Die Literaturbranche hat reagiert und kreative Alternativen und Kompensationsstrategien entwickelt, die vor allem über Social Media Kanäle transportiert wurden und einen intensiven Austausch ermöglichten. Dabei ging es auch um die finanzielle Situation von AutorInnen, von Künstlern und der Frage, ob Kultur, ob Kunst und damit auch Literatur systemrelevant sei.
In diesem Zusammenhang möchte ich ein Plädoyer für Literatur als systemrelevantes Kulturgut halten. Und ich möchte dies mit der Frage nach der Verantwortung des Autors, der Autorin untersuchen und in Beziehung zum Werk setzen.
Der Vortrag gliedert sich in drei Teile. Im ersten Abschnitt werde ich den Begriff Autor im literaturtheoretischen Diskurs vorstellen. Damit schaffe ich eine Voraussetzung dafür, im zweiten Abschnitt zu klären, was mit Verantwortung bezogen auf Literatur und den Autor gemeint sein kann. Dabei werde ich mich besonders auf Jean Paul Sartre und seine Überlegungen in „Was ist Literatur“ beziehen.
Im dritten Abschnitt möchte ich anhand literaturphilosophischer Überlegungen, gespeist aus den Arbeiten Martha Nussbaums zeigen, dass Literatur als Kulturgut aus sich heraus bereits eine Verantwortung darstellt, die sich in unterschiedlichen Qualitäten expliziert.
AutorIn … welche AutorIn?
Kein Text ohne Autor.

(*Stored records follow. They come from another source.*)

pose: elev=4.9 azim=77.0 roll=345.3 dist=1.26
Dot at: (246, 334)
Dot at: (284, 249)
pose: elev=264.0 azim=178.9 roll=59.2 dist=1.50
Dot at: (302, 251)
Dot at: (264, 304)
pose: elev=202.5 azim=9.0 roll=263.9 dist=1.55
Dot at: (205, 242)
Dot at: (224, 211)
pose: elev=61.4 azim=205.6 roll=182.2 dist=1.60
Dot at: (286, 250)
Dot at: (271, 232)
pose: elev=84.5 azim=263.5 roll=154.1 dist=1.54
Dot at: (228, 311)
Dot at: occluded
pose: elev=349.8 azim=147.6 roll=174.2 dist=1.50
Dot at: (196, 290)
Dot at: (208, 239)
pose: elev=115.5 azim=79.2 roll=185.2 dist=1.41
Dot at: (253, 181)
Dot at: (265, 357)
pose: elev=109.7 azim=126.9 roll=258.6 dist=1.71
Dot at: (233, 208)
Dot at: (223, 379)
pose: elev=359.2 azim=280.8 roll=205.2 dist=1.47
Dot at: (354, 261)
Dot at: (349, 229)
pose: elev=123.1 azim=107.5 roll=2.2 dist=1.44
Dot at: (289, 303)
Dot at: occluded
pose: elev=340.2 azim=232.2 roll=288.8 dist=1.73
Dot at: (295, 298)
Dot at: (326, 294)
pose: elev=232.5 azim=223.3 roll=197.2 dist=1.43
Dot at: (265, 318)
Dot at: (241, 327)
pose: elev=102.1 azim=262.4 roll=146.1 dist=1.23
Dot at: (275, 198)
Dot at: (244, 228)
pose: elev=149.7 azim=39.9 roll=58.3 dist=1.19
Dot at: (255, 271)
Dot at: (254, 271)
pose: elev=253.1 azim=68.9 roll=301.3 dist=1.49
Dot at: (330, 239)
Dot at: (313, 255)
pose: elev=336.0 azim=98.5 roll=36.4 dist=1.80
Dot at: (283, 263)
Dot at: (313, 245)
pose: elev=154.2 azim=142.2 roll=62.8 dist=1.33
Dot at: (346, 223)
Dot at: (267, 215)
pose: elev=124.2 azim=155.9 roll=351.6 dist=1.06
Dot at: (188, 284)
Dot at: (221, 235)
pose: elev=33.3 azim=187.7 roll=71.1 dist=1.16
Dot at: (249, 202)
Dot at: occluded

Ich beginne also mit der Frage, was ist ein Autor?
Roland Barthes poststrukturalistische Proklamation des „Tod des Autors“ wurde durch Fotis Jannidis mit „Die Rückkehr des Autors“ in einem neuen Diskurs wiederbelebt. Allerdings ist auch das schon wieder 21 Jahre her. Kernproblematik ist dabei der scheinbar fehlende common ground von Hermeneutik und Diskursanalyse, der die Geister scheidet.
Die Frage nach der Autorschaft bleibt aktuell. Gerade durch die Erweiterung von Betätigungsfeldern im Bereich Medien und so ist es nicht verwunderlich, dass eine neue Generation von Literaturwissenschaftlern und Literaturtheoretikern die ganze Sache kreativ, frisch und ohne akademische Altlasten angeht, wie es der Band „Literaturtheorie nach 2001“ aus dem Matthes&Seitz Verlag zeigt.
Trotzdem müssen wir uns für die Frage nach der Verantwortung zuvor auf eine grobe Verortung des Begriffs Autor einigen, wenngleich diese nur zu Hilfszwecken dienlich sein kann.
Die Rolle des Autors definiert sich über die Funktion seines Werkes. Innerhalb der mündlichen Überlieferung gab es gar keinen Autor, mit der Entdeckung des Menschen in seiner emotionalen Verfasstheit in der Renaissance kam dem Autor ein Bildungsauftrag zu, Werther berührte, Frau Bovarie empörte, „Das obszöne Werk“ verstörte und Anna, Du Geliebte meiner 27 Sinne, würdest Du auf 140 Zeichen reduziert Autorenrechte besitzen?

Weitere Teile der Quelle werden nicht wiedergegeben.